Published online by Cambridge University Press: 05 June 2012
Aims and objectives
This exercise is designed to demonstrate:
SDS PAGE for the resolution of proteins into their component parts.
Western blotting for the detection of immunogenic antigens, using serum from experimentally immunised animals.
Introduction
Sodium dodecyl sulphate polyacrylamide gel electrophoresis (SDS PAGE) and Western blotting are both widely used techniques in parasitology. SDS PAGE is used to separate mixtures of proteins into individual protein bands by dissolving them in SDS (which is a mild detergent) and reducing with 2-mercaptoethanol. The protein solution is then loaded onto an acrylamide gel. When an electric field is applied to the gel, the proteins are separated according to their molecular mass, smaller peptides moving further down the gel.
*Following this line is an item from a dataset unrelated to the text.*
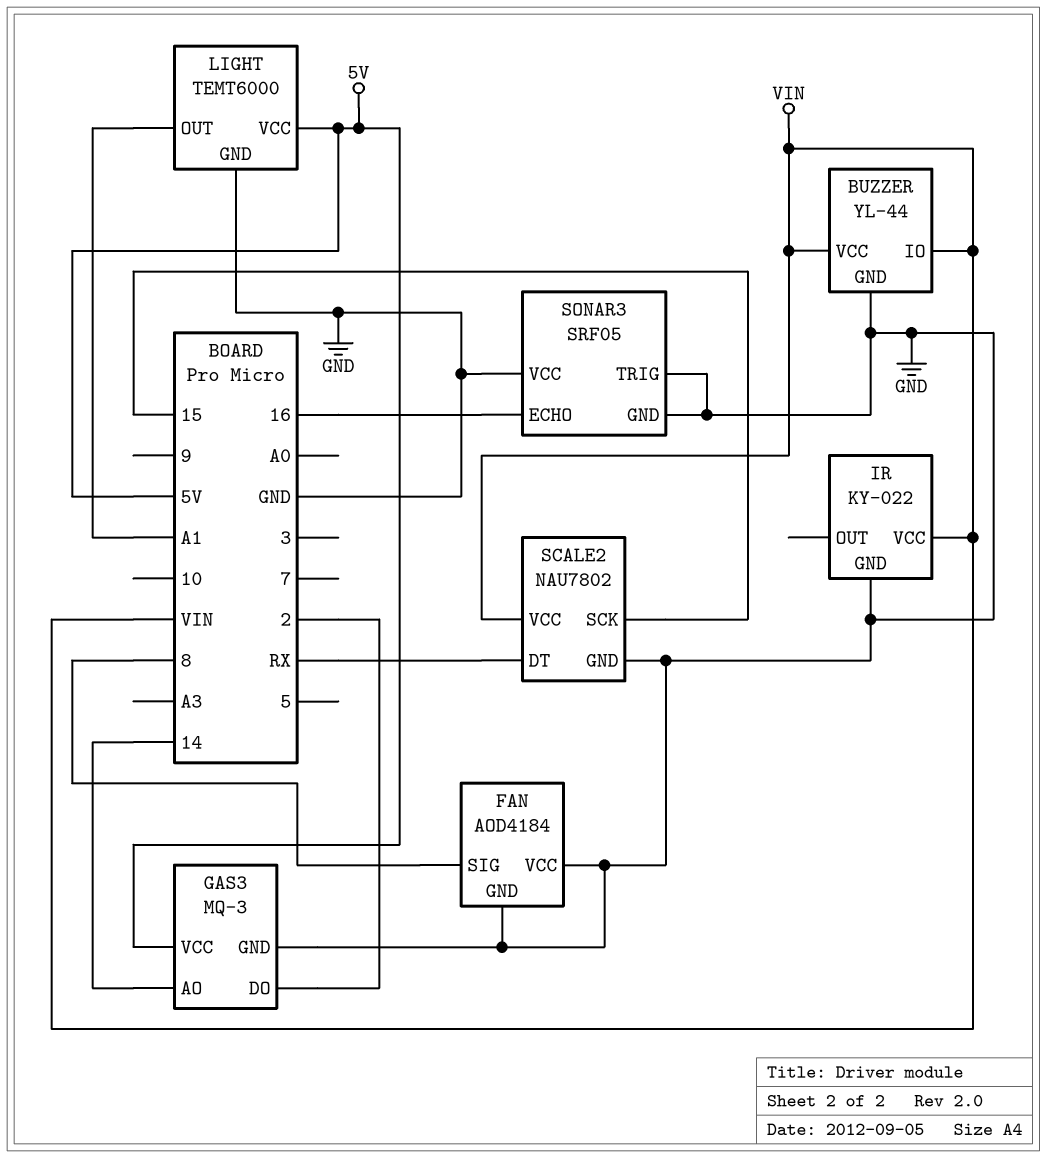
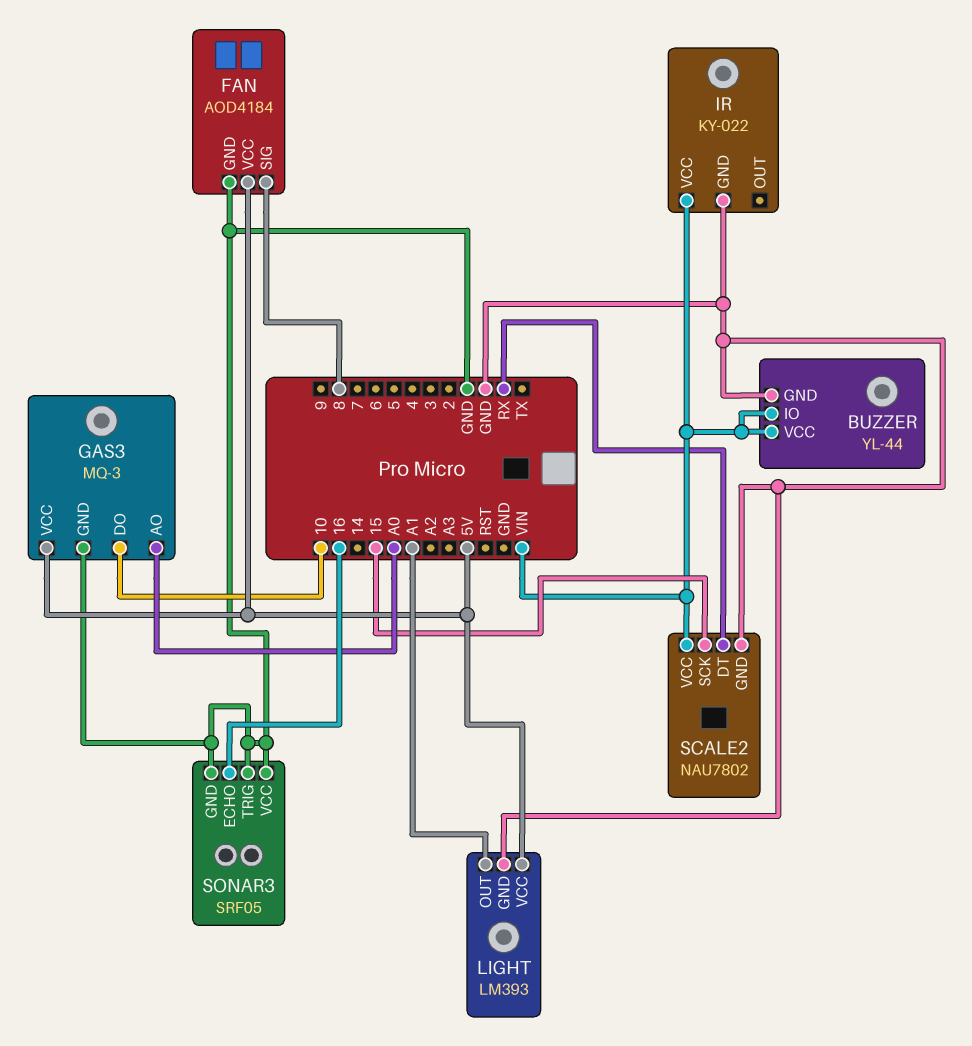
FAN pin VCC: GND -> 5V
GAS3 pin AO: 14 -> A0
GAS3 pin DO: 2 -> 10
LIGHT: TEMT6000 -> LM393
These protein bands can then be stained to visualise their position and therefore their molecular weight can be determined. In this exercise, however, we will not be staining the protein bands but transferring them to nitrocellulose paper where they will be immobilised. These antigens can then be probed by antibodies in order to determine the immunogenic components of the protein.
For the purposes of this practical an anti-serum to the homogenate of Heligosomoides polygyrus has been prepared (see Exercise 4.6). H. polygyrus is a trichostrongyloid parasite that was first introduced as an experimental infection in laboratory mice over 50 years ago, and has since been used extensively as an animal parasite model system. Primary infections are maintained for up to 10 months.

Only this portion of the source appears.